Burkhard remarked, “The earthquake gate concept captures something important about how fault junctions work. Cajon Pass doesn’t simply block or channel earthquakes: It responds to stress conditions, and those conditions change over centuries.”
The study highlights that the critical factor is not only the magnitude of stress on individual faults but also whether stress levels on both fault systems rise concurrently. When both faults experience high and similar stress, conditions favor a large rupture spanning both systems. Conversely, asynchronous stress levels tend to cause ruptures to stop at the junction.
The model estimates a stress of 3.6 MPa on the San Jacinto-Bernardino section, exceeding any value in the 1,000-year simulation, and 2.8 MPa on the Mojave South section of the San Andreas fault.

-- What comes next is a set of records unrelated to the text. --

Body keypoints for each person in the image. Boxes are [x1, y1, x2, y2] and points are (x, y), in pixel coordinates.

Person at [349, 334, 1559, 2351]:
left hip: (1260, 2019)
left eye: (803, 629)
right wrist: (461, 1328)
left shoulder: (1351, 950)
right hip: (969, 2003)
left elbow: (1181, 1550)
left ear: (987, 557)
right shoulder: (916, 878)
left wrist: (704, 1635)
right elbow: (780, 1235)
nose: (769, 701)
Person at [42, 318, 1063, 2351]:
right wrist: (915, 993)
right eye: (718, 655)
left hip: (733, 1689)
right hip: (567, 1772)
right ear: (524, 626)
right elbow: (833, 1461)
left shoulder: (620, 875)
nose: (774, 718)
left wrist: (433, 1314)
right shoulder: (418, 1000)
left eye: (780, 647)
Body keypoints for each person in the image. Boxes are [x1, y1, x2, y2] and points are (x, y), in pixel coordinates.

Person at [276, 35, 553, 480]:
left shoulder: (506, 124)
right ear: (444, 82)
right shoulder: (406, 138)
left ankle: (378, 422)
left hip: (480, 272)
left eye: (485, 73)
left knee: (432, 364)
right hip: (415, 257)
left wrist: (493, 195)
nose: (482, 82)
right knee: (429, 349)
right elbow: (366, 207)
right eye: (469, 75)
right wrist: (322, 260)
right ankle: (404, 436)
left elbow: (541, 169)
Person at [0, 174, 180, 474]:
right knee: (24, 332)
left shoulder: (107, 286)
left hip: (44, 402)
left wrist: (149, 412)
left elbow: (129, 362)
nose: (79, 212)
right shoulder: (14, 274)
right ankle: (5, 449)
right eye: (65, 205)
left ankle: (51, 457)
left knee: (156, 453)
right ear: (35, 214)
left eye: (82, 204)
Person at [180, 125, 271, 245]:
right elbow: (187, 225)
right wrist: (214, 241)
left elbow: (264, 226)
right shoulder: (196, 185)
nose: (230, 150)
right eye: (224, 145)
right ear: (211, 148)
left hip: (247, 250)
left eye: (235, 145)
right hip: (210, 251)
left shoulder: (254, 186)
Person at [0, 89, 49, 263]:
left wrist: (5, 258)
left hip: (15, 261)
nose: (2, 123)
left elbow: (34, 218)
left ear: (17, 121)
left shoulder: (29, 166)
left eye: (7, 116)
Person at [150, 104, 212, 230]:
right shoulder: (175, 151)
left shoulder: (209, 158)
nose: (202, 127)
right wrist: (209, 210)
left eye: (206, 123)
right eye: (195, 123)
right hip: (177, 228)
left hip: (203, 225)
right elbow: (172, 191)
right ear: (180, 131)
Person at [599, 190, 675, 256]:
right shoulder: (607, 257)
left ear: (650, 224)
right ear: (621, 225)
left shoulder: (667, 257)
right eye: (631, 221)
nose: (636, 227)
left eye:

Both segments are highly stressed and exhibit comparable stress levels, a pattern historically preceding joint ruptures.
Burkhard stated, “It is concerning not only that stresses are reaching historic highs but also that the relative stress conditions between the two fault systems approach levels associated with major ruptures crossing both faults simultaneously—a scenario with much larger consequences for the region.”
A rupture passing through Cajon Pass involving both the San Andreas and San Jacinto faults would be significantly more severe than an earthquake limited to a single fault. The affected area includes densely populated and infrastructure-critical corridors such as greater Los Angeles, San Bernardino, Riverside, and the Coachella Valley. Cajon Pass itself accommodates major highways, rail lines, and energy infrastructure.
Burkhard noted, “Determining when and how the next major earthquake will occur here is one of the most pressing challenges in applied geoscience. Our results offer a clearer, physics-based understanding of the current stress state of the fault system. Moreover, the framework developed applies not only to California but also to other complex fault junctions worldwide.”
She emphasized, “This study does not predict when an earthquake will happen. Rather, it shows that the system is critically stressed, and physics-based models like ours provide a clearer picture of the range of scenarios for which preparation is necessary. This information is vital for hazard assessment, infrastructure planning, and emergency preparedness.”
The research, titled “Cajon Pass and the Southern San Andreas Fault System: Earthquake Cycle Stress Accumulation and Present-Day Loading,” was authored by Liliane M. L. Burkhard, Bridget R. Smith-Konter, Katherine M. Scharer, and David T. Sandwell and published on 3 June 2026 in the Journal of Geophysical Research: Solid Earth (DOI: 10.1029/2025JB033213).
This study received support from the Statewide California Earthquake Center (Contribution No. 15025) through awards 17169, 18149, and 19161, funded by NSF Cooperative Agreement EAR-2225216 and USGS Cooperative Agreement G24AC00072. Additional funding came from NSF EarthScope awards EAR-0847499 and EAR-1614875 and NASA Earth Surface and Interior Program awards 80NSSC19K1043 and 80NSSC23K0744. The research is SOEST contribution #12140.